EXERCISE DIRECTIONS: Copy the material below word for word, leaving out the pictures.

SOURCE MATERIAL:
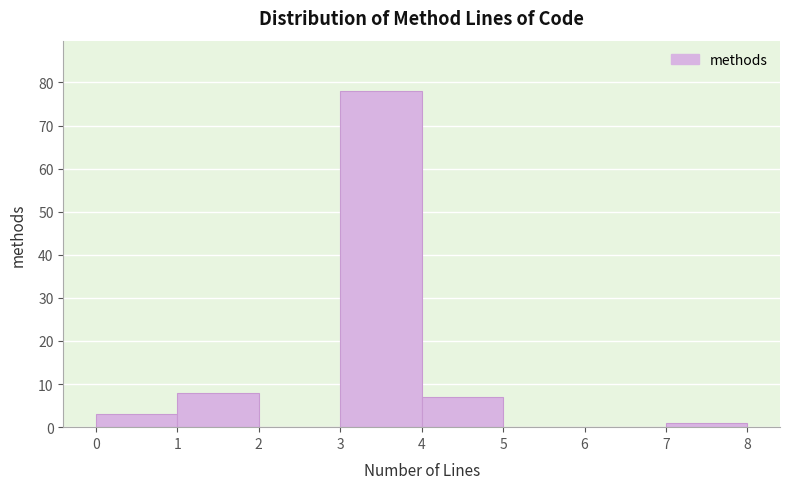

What is the height of the bar covering 0 to 1 on the x-axis? The values are not printed on the chart, so give them approximately, as read against the axis.

3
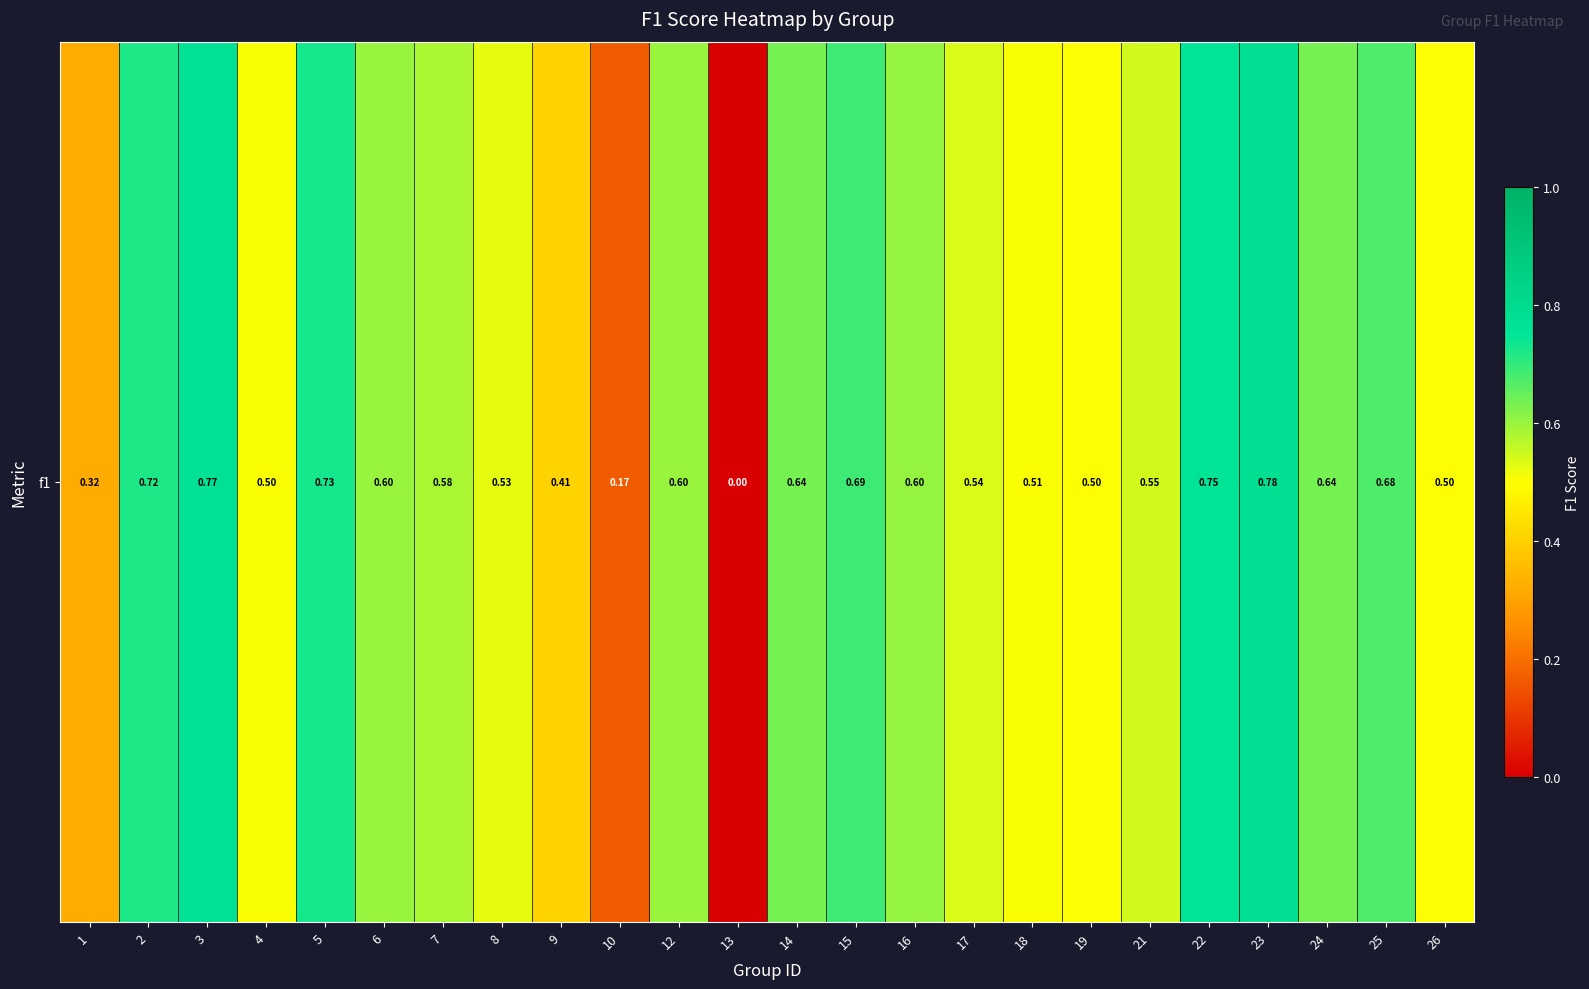

How many values are above zero?

23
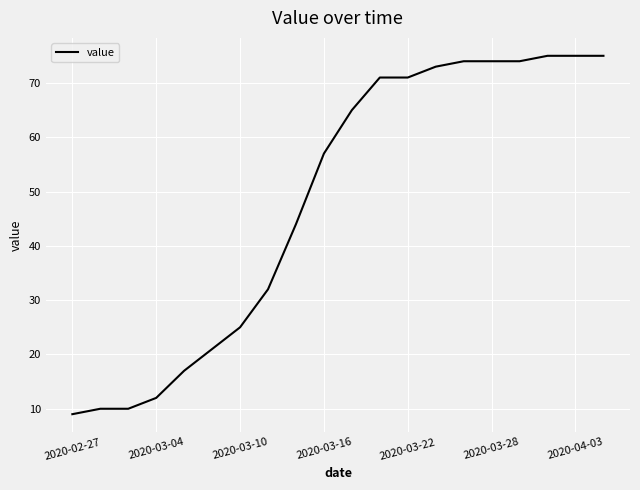

What is the greatest value displayed?

75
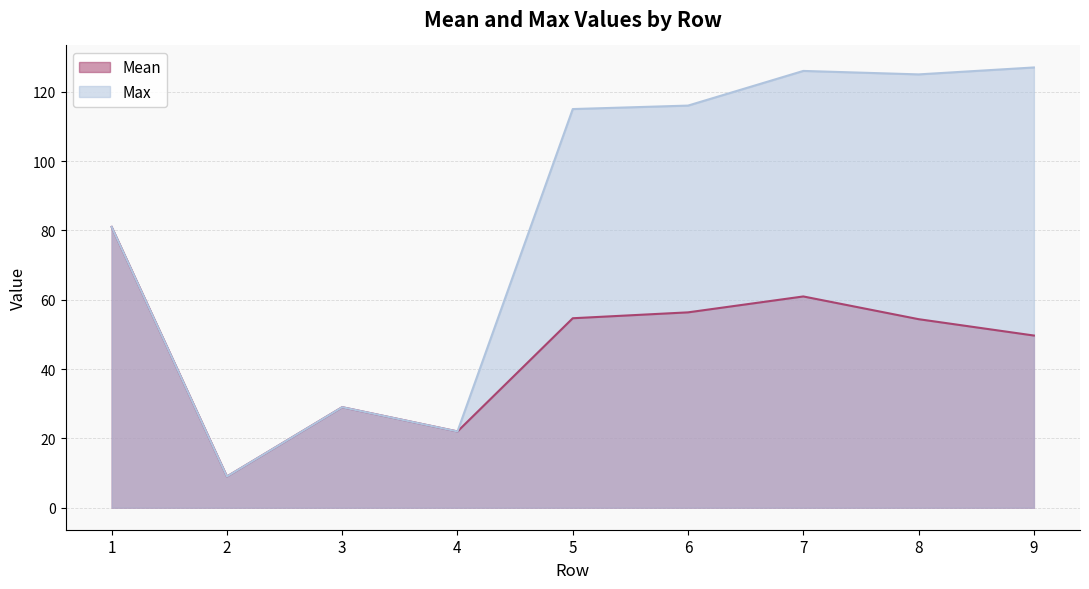

At 3, list the series in order from largest to smallest.

Mean, Max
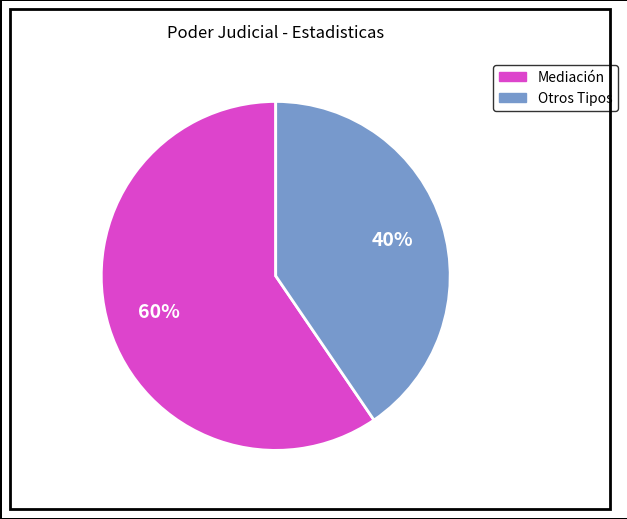

Is there any slice that represents more than half of the pie?

Yes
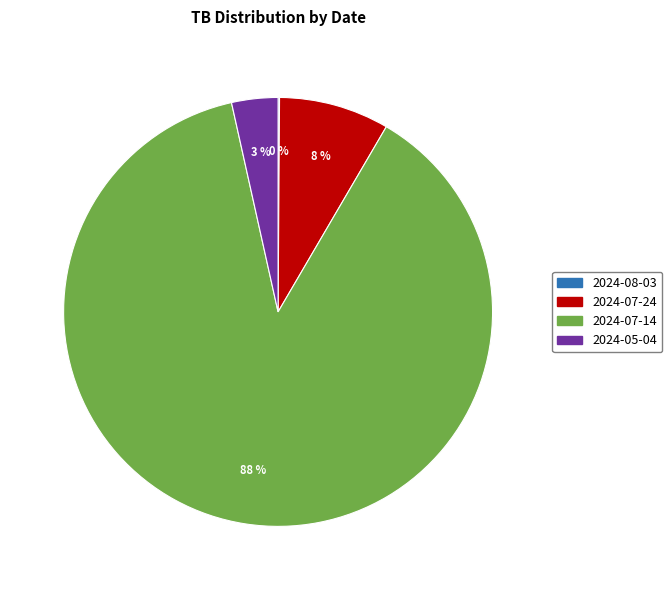

Does any single category account for the majority?

Yes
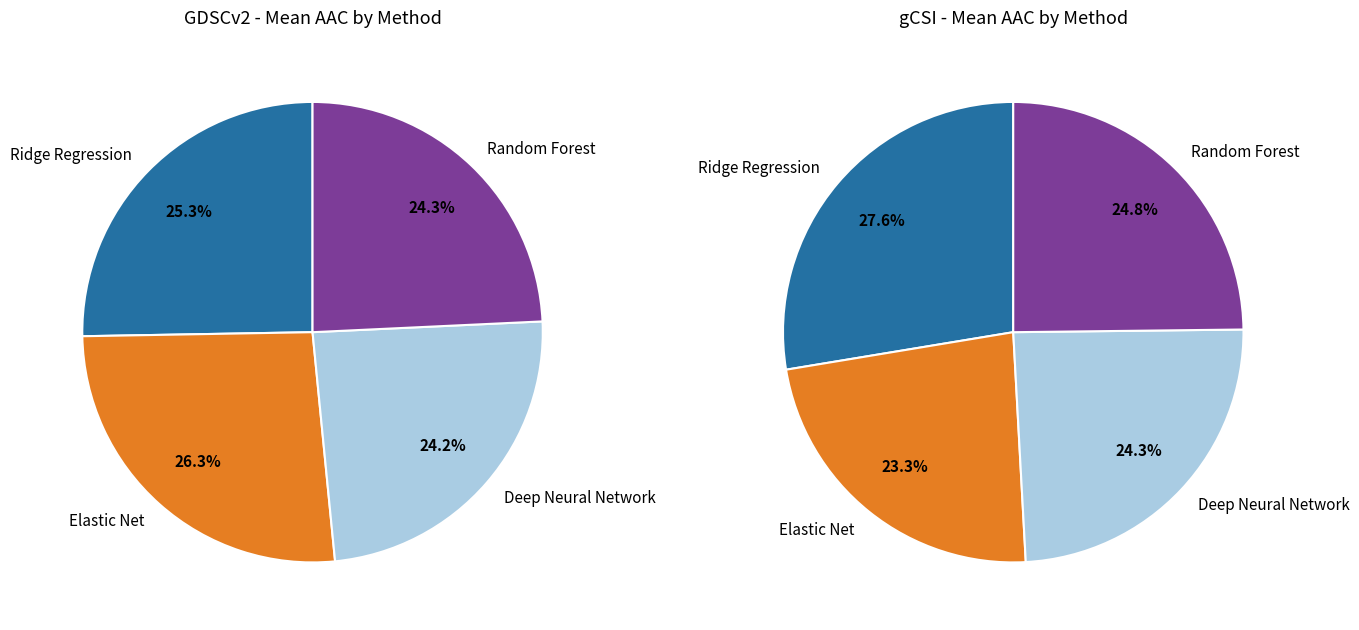

The 5 slice represents 1% of the pie. True or false?

False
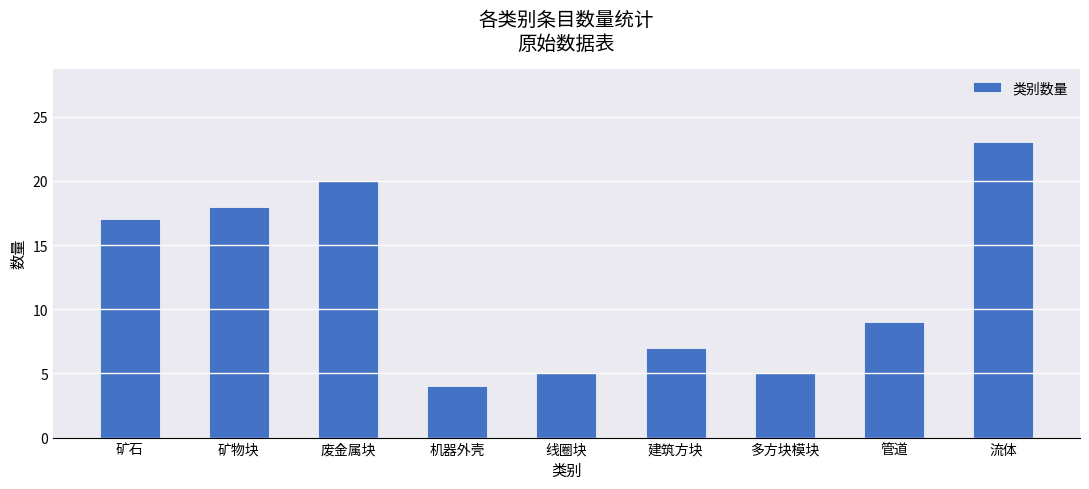

The value at 矿石 is 4. True or false?

False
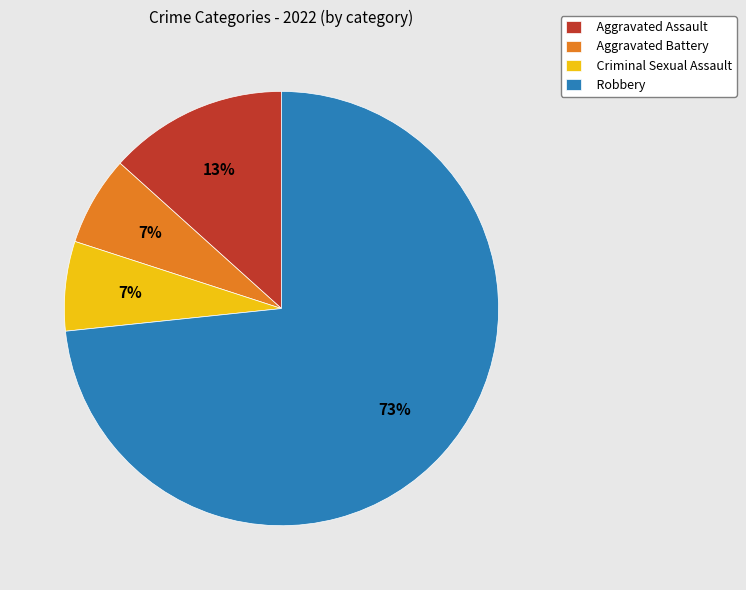

Is it true that Robbery is 60% of the pie?

False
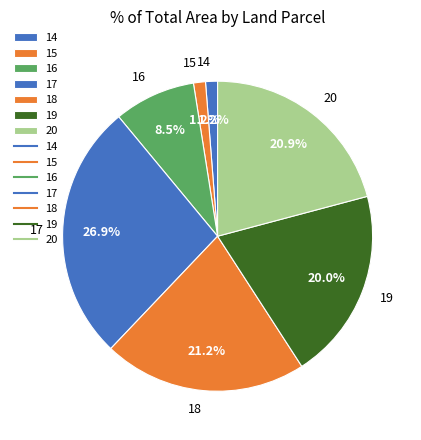

Is there a majority slice in this chart?

No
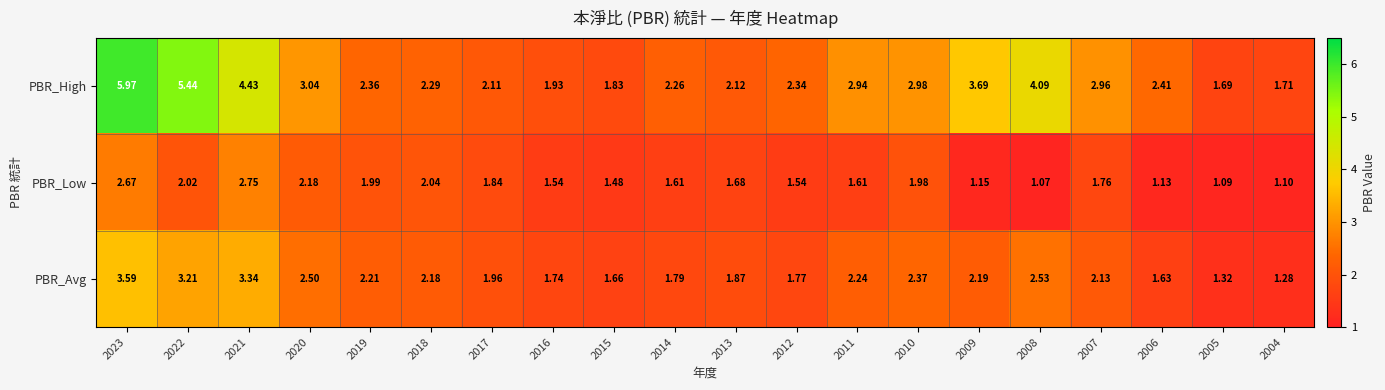

Which series has the largest range (max minus min)?

PBR_High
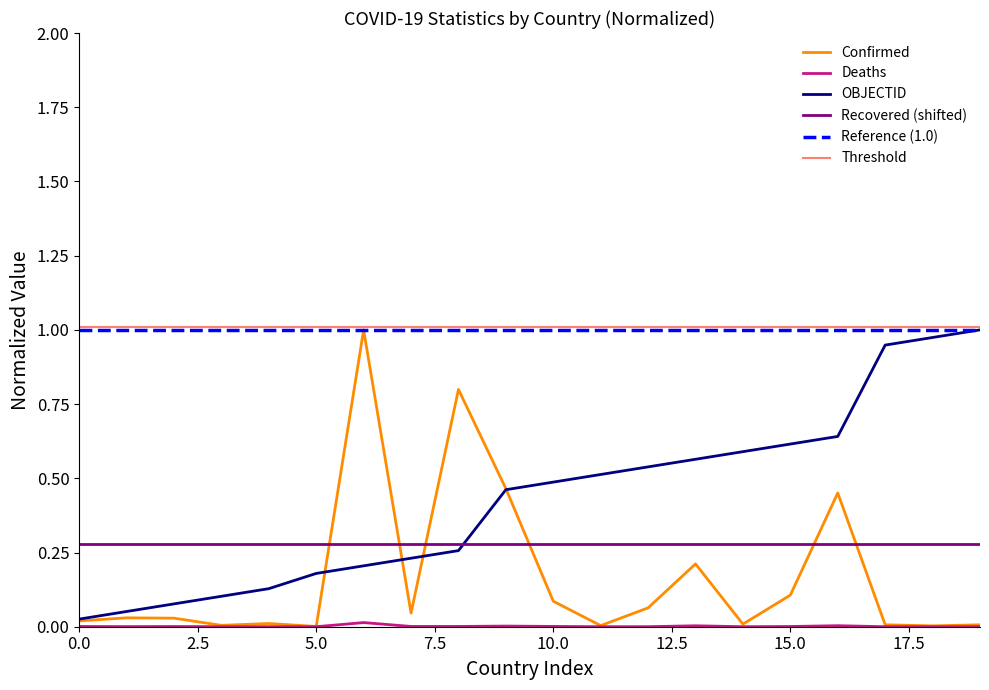

Reading right to left, list all the values displayed in this chart.

Confirmed: 0.0	0.0	0.0	0.5	0.1	0.0	0.2	0.1	0.0	0.1	0.5	0.8	0.0	1.0	0.0	0.0	0.0	0.0	0.0	0.0
Deaths: 0.0	0.0	0.0	0.0	0.0	0.0	0.0	0.0	0.0	0.0	0.0	0.0	0.0	0.0	0.0	0.0	0.0	0.0	0.0	0.0
OBJECTID: 1.0	1.0	0.9	0.6	0.6	0.6	0.6	0.5	0.5	0.5	0.5	0.3	0.2	0.2	0.2	0.1	0.1	0.1	0.1	0.0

SOLUTION BELOW:
What is the height of the bar covering 0 to 1 on the x-axis? The values are not printed on the chart, so give them approximately, as read against the axis.

3

How many values are above zero?

23

What is the greatest value displayed?

75

At 3, list the series in order from largest to smallest.

Mean, Max

Is there any slice that represents more than half of the pie?

Yes

Does any single category account for the majority?

Yes

The 5 slice represents 1% of the pie. True or false?

False

The value at 矿石 is 4. True or false?

False

Is it true that Robbery is 60% of the pie?

False

Is there a majority slice in this chart?

No

Which series has the largest range (max minus min)?

PBR_High

Reading right to left, list all the values displayed in this chart.

Confirmed: 0.0	0.0	0.0	0.5	0.1	0.0	0.2	0.1	0.0	0.1	0.5	0.8	0.0	1.0	0.0	0.0	0.0	0.0	0.0	0.0
Deaths: 0.0	0.0	0.0	0.0	0.0	0.0	0.0	0.0	0.0	0.0	0.0	0.0	0.0	0.0	0.0	0.0	0.0	0.0	0.0	0.0
OBJECTID: 1.0	1.0	0.9	0.6	0.6	0.6	0.6	0.5	0.5	0.5	0.5	0.3	0.2	0.2	0.2	0.1	0.1	0.1	0.1	0.0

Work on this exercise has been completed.